## Your goal
Output range, inclusive: from the line containing "原則として、大韓民国、中華人民共和国、台湾 | 教育委員会と事前協議。 |" to the line containing "鹿児島 | ５泊６日以内". Restate those lines from the data below word for word and only those.

Collected data
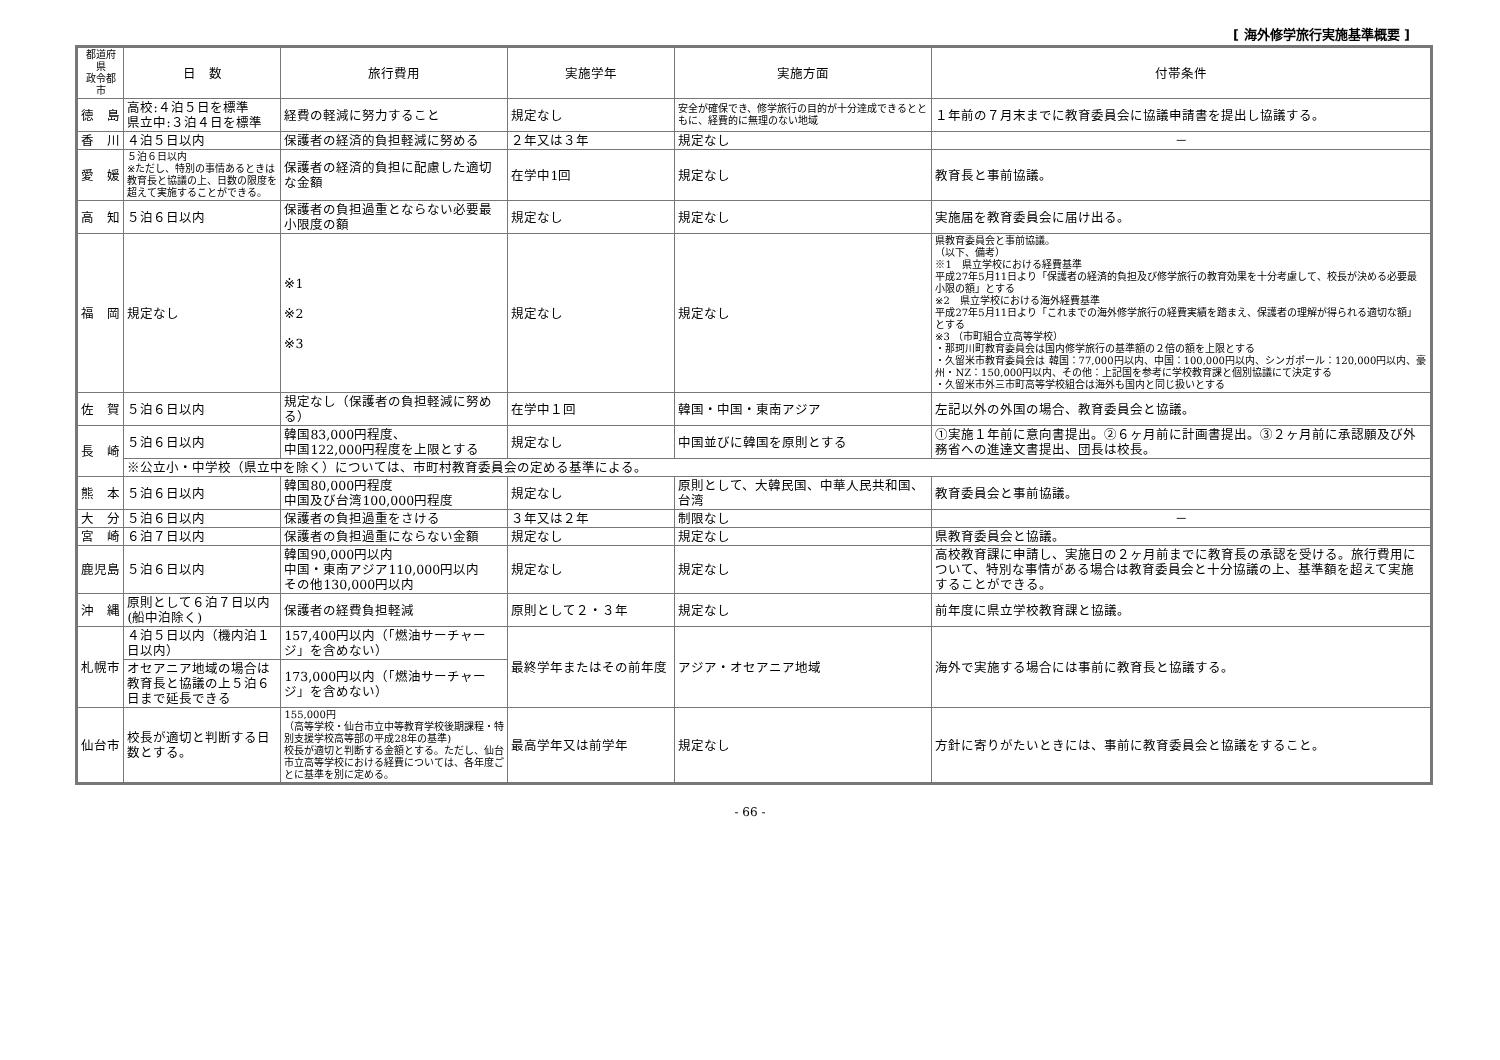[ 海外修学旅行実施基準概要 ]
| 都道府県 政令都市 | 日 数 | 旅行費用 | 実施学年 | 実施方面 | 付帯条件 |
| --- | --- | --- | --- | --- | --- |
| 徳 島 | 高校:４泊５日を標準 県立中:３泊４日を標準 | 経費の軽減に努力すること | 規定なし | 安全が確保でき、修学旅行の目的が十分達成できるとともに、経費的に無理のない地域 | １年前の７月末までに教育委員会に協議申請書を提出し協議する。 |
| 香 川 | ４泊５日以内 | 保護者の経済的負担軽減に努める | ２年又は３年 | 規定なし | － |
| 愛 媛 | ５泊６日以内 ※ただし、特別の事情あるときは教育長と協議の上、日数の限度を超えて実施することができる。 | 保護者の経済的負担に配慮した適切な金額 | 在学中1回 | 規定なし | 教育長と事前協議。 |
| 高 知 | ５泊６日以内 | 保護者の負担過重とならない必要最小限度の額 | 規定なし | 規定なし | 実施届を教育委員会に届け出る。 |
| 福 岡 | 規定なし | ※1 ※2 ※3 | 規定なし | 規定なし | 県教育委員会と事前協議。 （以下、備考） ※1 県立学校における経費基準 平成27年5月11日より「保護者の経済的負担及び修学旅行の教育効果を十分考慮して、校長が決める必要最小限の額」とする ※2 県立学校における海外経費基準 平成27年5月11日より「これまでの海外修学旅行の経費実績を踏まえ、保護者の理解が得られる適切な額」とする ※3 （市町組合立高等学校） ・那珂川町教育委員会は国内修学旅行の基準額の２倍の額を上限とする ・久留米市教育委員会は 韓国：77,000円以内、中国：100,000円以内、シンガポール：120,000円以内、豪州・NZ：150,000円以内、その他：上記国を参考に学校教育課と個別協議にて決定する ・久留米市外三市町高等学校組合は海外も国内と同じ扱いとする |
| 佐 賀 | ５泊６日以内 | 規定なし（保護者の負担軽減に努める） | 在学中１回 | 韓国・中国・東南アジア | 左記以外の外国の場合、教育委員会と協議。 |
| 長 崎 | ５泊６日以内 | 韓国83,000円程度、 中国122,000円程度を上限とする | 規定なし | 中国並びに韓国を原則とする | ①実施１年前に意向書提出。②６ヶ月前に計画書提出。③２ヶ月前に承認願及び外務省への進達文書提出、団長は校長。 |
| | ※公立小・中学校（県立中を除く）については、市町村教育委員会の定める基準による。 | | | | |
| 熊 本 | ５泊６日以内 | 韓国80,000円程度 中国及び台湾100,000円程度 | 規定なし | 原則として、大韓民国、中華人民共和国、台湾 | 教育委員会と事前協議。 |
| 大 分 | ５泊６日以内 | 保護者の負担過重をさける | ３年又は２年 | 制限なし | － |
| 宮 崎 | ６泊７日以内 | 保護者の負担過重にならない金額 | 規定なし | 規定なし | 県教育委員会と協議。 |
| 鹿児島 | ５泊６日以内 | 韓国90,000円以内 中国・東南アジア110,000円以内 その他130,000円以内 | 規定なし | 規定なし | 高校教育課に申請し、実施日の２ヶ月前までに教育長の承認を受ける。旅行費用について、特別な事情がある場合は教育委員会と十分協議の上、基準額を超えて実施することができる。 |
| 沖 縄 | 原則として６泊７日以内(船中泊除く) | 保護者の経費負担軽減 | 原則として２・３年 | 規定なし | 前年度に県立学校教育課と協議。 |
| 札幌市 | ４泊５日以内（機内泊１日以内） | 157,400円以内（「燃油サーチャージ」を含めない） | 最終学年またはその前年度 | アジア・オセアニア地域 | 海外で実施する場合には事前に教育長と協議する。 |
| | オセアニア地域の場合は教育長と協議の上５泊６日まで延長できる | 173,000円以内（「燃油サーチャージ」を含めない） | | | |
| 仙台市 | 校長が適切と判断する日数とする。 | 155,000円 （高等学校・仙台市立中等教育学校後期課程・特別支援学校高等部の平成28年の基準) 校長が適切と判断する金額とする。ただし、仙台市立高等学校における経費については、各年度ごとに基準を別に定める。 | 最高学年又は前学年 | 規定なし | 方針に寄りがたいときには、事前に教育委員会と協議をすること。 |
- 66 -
...
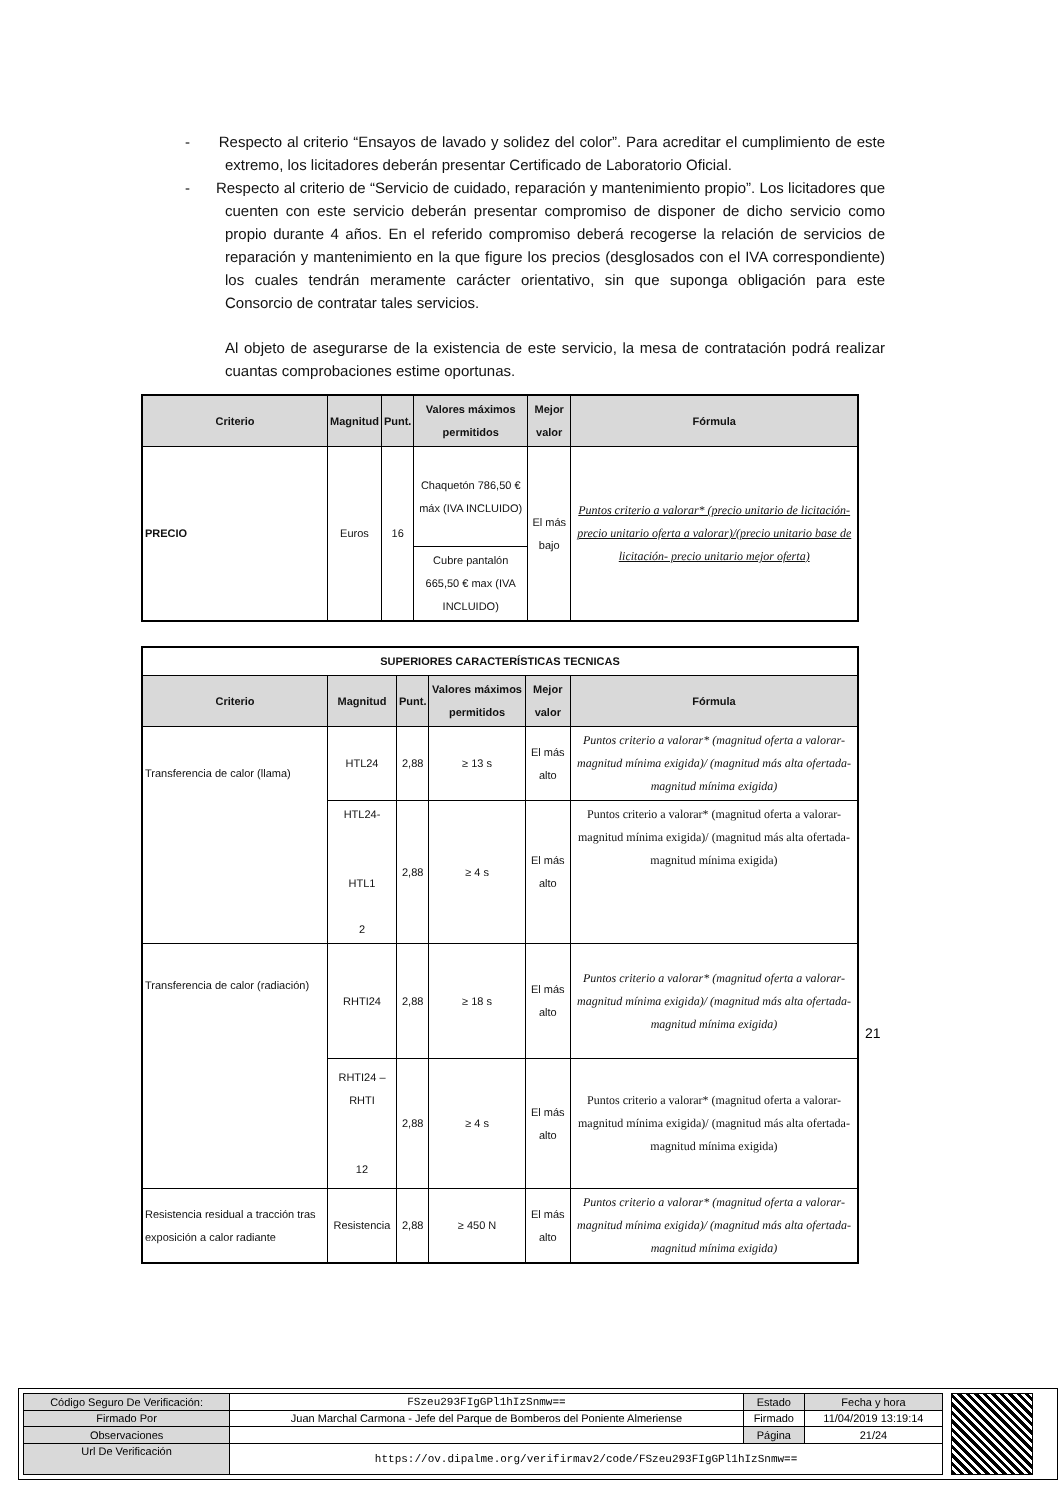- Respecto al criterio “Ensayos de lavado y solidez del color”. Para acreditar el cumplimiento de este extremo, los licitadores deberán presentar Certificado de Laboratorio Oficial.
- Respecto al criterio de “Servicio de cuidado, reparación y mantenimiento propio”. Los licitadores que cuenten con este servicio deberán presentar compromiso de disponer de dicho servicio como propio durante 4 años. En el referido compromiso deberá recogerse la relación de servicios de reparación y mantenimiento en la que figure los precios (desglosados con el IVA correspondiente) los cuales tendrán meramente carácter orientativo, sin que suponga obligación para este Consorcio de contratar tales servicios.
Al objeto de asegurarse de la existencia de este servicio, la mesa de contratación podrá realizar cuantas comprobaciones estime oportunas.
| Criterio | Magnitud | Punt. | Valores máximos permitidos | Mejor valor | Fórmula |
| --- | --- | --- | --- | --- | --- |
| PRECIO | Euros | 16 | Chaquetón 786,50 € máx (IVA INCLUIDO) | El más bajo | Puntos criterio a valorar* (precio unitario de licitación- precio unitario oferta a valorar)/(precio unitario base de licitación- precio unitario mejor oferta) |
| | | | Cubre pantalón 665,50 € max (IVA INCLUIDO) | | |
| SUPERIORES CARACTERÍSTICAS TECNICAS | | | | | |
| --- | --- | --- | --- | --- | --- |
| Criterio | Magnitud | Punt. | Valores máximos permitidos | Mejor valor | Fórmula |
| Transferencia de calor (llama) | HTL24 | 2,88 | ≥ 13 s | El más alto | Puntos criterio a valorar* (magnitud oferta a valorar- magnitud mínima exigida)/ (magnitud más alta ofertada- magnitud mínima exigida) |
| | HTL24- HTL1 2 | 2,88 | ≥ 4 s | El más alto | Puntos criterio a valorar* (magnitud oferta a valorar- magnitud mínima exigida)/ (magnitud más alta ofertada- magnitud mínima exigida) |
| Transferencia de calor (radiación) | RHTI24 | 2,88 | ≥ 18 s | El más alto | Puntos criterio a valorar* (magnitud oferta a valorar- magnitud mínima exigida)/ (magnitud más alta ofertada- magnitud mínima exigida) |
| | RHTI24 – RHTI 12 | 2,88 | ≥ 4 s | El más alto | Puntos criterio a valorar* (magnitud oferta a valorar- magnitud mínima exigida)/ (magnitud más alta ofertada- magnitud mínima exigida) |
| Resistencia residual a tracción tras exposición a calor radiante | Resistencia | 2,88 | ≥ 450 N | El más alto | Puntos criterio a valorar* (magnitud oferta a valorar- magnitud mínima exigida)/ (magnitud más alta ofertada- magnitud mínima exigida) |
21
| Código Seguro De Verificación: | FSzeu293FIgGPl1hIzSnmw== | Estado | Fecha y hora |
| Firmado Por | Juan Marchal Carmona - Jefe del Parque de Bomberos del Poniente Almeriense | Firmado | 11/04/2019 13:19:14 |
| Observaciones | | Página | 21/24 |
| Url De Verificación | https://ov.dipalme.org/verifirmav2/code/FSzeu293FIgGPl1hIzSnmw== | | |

## Solution for this problem
| 熊 本 | ５泊６日以内 | 韓国80,000円程度 中国及び台湾100,000円程度 | 規定なし | 原則として、大韓民国、中華人民共和国、台湾 | 教育委員会と事前協議。 |
| 大 分 | ５泊６日以内 | 保護者の負担過重をさける | ３年又は２年 | 制限なし | － |
| 宮 崎 | ６泊７日以内 | 保護者の負担過重にならない金額 | 規定なし | 規定なし | 県教育委員会と協議。 |
| 鹿児島 | ５泊６日以内 | 韓国90,000円以内 中国・東南アジア110,000円以内 その他130,000円以内 | 規定なし | 規定なし | 高校教育課に申請し、実施日の２ヶ月前までに教育長の承認を受ける。旅行費用について、特別な事情がある場合は教育委員会と十分協議の上、基準額を超えて実施することができる。 |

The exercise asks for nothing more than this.